-
antranigv
-
ajk203
Hi, all. Does anyone know where in the source I can look for the NFS client? I'm specifically looking for where it sets up its TCP socket. I'm looking for how the client sets its TCP keepalives. Can anyone point me in the right direction? Many thanks.
-
gitomat
[illumos-gate] 16035 ::msgbuf help missing whitespace -- Jason King <jason.brian.king⊙gc>
-
rmustacc
A bunch of nfs is in uts/common/fs/nfs and then cmd/fs.d/nfs which has a bit for the libraries, and related. I've not looked at that off hand so I can't speak to where the bit you're looking for is.
-
danmcd
For NFS service it's rather complex thanks to very old design decisions.

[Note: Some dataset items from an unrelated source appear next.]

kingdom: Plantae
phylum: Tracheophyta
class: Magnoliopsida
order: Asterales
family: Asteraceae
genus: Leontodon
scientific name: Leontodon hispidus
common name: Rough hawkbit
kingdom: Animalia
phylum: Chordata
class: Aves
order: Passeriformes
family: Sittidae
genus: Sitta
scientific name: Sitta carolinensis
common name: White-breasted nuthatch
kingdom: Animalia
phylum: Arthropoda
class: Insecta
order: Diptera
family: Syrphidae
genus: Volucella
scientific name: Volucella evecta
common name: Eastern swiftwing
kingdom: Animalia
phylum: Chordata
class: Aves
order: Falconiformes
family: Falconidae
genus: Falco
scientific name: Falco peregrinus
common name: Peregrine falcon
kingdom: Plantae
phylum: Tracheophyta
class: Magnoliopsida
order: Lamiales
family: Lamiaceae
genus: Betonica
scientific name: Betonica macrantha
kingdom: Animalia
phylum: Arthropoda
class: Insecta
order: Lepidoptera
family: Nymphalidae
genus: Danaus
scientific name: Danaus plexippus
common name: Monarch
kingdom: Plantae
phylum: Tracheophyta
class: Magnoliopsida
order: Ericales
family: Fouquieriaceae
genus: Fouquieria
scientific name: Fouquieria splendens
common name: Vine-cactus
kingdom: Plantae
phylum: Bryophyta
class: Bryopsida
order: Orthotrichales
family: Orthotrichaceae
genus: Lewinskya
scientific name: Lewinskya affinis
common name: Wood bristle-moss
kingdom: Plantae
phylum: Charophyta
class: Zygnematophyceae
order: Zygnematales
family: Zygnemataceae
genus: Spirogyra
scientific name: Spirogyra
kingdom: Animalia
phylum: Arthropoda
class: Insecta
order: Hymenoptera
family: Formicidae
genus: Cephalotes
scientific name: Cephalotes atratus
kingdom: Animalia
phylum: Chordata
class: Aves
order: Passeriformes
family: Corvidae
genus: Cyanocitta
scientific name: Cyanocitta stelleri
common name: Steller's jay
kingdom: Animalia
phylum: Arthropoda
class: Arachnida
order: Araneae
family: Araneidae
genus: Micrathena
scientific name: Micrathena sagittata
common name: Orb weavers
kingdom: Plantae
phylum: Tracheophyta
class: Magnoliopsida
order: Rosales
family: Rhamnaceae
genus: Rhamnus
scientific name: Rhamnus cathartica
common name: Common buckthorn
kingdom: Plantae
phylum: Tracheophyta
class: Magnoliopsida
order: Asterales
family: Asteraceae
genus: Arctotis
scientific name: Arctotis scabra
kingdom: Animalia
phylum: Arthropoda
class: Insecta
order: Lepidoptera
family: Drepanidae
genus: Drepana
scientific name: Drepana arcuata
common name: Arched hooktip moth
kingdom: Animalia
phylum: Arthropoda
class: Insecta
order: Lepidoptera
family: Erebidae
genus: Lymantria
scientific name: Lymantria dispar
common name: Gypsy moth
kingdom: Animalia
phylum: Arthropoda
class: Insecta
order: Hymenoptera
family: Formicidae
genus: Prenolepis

NFS server starts in kernel using <ick> TLI/XTI endpoints. $UTS/comnon/fs/nfs/nfs_server.c has this:
-
danmcd
/* Create a transport handle. */
-
danmcd
error = svc_tli_kcreate(fp, readsize, buf, &addrmask, &xprt,
-
danmcd
sctp, NULL, NFS_SVCPOOL_ID, TRUE);
-
danmcd
which deep down should open a TLI endpoint and bind port 2049 to it.
-
sommerfeld
danmcd: question was about the client side. ajk203: look for the "clnt" equivalents of the "svc" things Dan mentioned. start looking around usr/src/uts/common/rpc/clnt_*.c
-
sommerfeld
connmgr_connect() in clnt_cots.c looks relevant..
-
jbk
so who wants to update the nfs code to use ksocket? :)
-
jbk
(as I take a step or two back)
-
sommerfeld
"not poo" ?
-
sommerfeld
:-)
-
sommerfeld
(unfortunate subject line truncation, no doubt)
-
sommerfeld
jbk: my understanding is that the issue for #16163 isn't the in-flight I/O's but rather a large worklist of block pointers read from metadata blocks.
-
sommerfeld
(the sorted scrub idea is that you scan metadata blocks and accumulate a sorted list of block pointers, and then process them in LBA-ish order to sequentialize scrub I/O)
-
sommerfeld
but I've got to run now..
-
jbk
oh heh.. when I copied it, it left off the l
-
jbk
as i see it highlighted in the window
-
jbk
do you know from the dumps if the memory is that and not zio_ts?
-
jbk
we've seen the scrub prefetcher basically goes full throttle as it goes through the metadata
-
jbk
so it can generate these absolutely massive bursts of largely prefetch I/Os
-
jbk
it didn't help that the specific model drives from the vendor (whom shall remain nameless) seemed to come down with random bouts of what I dubbed 'tortoise nervosa'
-
jbk
but with no actual errors
-
jbk
in any log pages or anything
-
jbk
just get slow for a bit, then fine
-
jbk
(they also had the fun side effect that right as it would get near finishing resilvering the pool, another disk would fail, triggering more resilvering)
-
jbk
that would exaggerate the bias in how the zios were distributed
-
jbk
there is an openzfs change that will switch the zio scheduler into LIFO mode if the queue depth gets too large (or too old), but that seemed more extensive
-
ajk203
@danmcd. thanks. @sommerfeld thanks I'll take a look at the clnt code. many thanks.
-
sommerfeld
jbk: sorry, was off running errands.
-
sommerfeld
see the "Grand Theory Statement" in dsl_scan.c; BP's found in metadata get recorded as a scan_io_t which is " the minimum information needed to reconstruct a
-
sommerfeld
* zio for sequential scanning."
-
jbk
yeah, i was just wondering if those dumps where the actual space being used was -- in the issue we had, we'd routinely see > 100gb of zio_ts queued in the pool, and pretty much all of it was was prefetching
-
jbk
we only saw it with one customer (but it was a $@#$@#$ to root cause for various reasons) and it seems like something that needs a large pool and lots of ram
-
jbk
and probably helped by disk performance dropping for unexplained reasons for stretches at a time during the resilver
-
jbk
i've mentioned it before, but we've seen the same conceptual problem with other bits in zfs (basically generating load w/o any backpressure or throttle and hoping the system can handle it)
-
jbk
e.g. zfs diff
-
sommerfeld
jbk: I didn't look into where the memory was going in those dumps.
-
sommerfeld
taking a look now
-
sommerfeld
~900MB in the sio_cache_* caches which is where the sorted block pointers go (this is a 24G machine).